A black moor swims around in a fish bowl discovering a road sign every half lap, indicating a curve ahead.
Given that goldfish are alleged to have very bad short-term memories, perhaps their bowls or tanks should be equipped with road signs as reminders of the environment ahead. To save a fish from going too fast and grinding against the side of the bowl because it was ill-informed of the bowl curvature (even though it has seen it hundreds of times before), small signs could be installed to indicate a curve over a given distance.
I’ve given an illustrated example above for a fish in a bowl. The sign in this one may be a little small to read, but it implies there is a curve to the right for the next 0.00044 km. I have based this figure on a fish bowl of radius of 14cm. Hopefully my calculations are correct.
There are a few assumptions here for this illustration to work:
- The fish is in a circular bowl of radius 14cm.
- The fish is not visually impaired.
- The fish can read.
- The fish can interpret the sign’s meaning, understand and apply the knowledge.
- The fish swims only in a continual circle in a clockwise direction (for this sign, but other signs may allow for the opposite direction).
- The fish’s memory of the previous sign has gone before it travels 44cm around the edge of the bowl.
- The fish doesn’t become giddy and nauseous.
I’d never tried to draw refraction before, so this was new territory for me. Alas, I didn’t have a fish bowl to go by, so I used a glass of water with an icy-pole stick and extrapolated.
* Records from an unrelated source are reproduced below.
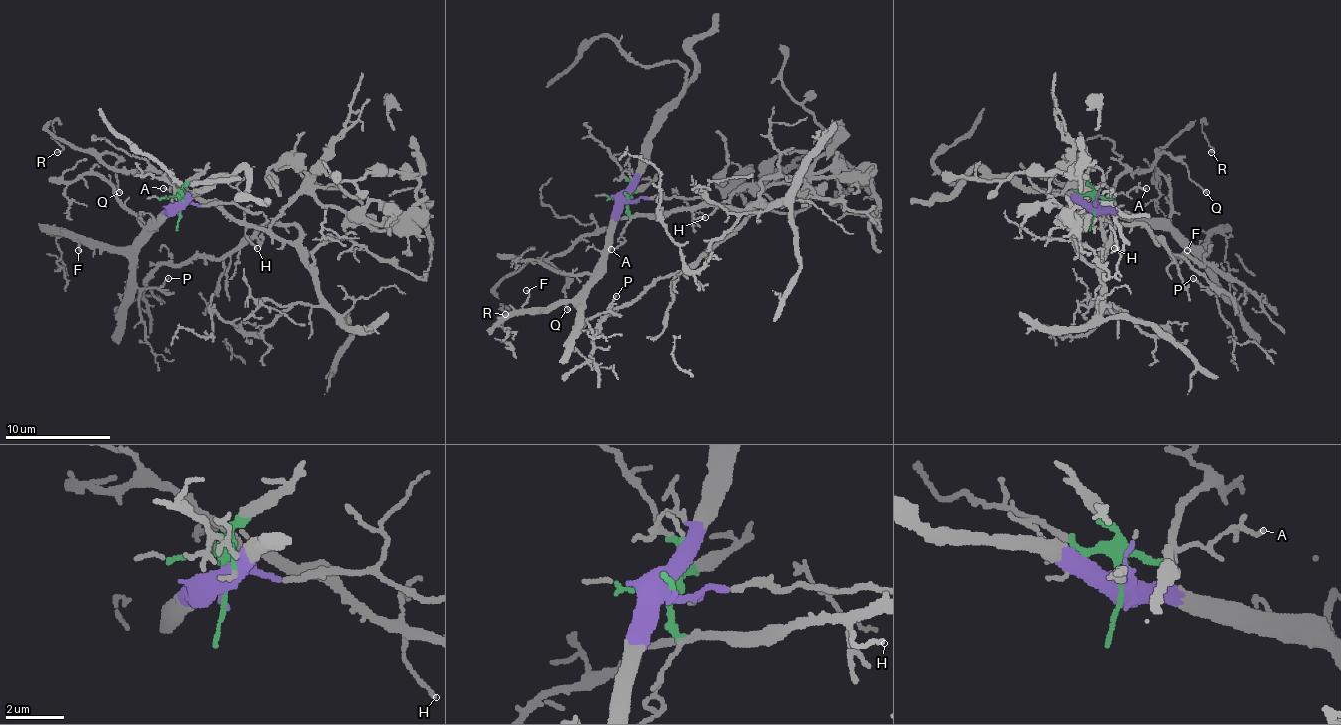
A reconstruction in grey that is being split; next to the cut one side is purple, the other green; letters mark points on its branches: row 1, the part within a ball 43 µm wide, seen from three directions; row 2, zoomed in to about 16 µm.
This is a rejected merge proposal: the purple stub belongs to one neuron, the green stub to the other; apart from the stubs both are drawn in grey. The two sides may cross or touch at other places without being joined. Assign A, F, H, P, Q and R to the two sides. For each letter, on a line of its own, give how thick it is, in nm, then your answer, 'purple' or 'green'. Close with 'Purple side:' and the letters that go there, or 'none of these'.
A: 120 nm | green
F: 110 nm | purple
H: 110 nm | green
P: 110 nm | purple
Q: 130 nm | green
R: 130 nm | green
Purple side: F, P

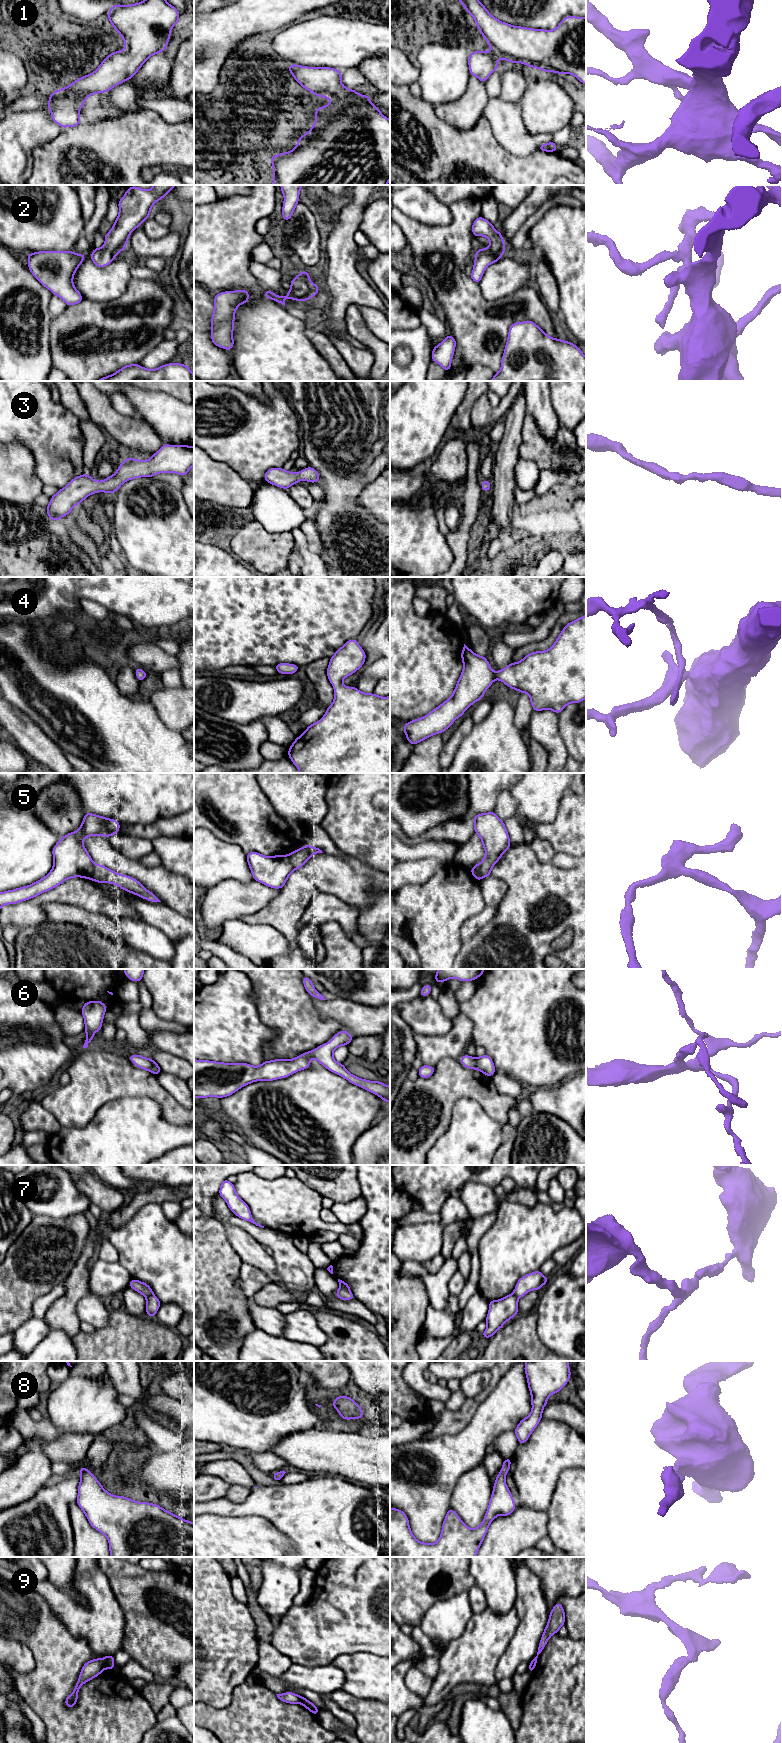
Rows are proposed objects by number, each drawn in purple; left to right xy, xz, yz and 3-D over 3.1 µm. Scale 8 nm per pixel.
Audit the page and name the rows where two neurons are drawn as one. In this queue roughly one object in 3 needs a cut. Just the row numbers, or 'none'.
5, 7, 9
I think it turned out ok.
I had completed this one and uploaded it to its destination where, after viewing it a few times, I realised I had drawn the scales on the fish back to front. Poor moor (and grrrrr). I had to do some editing to turn them around and then re-upload. It may be a bit hard to see the scales in the image at this size, but they are quite noticeable in the larger print version.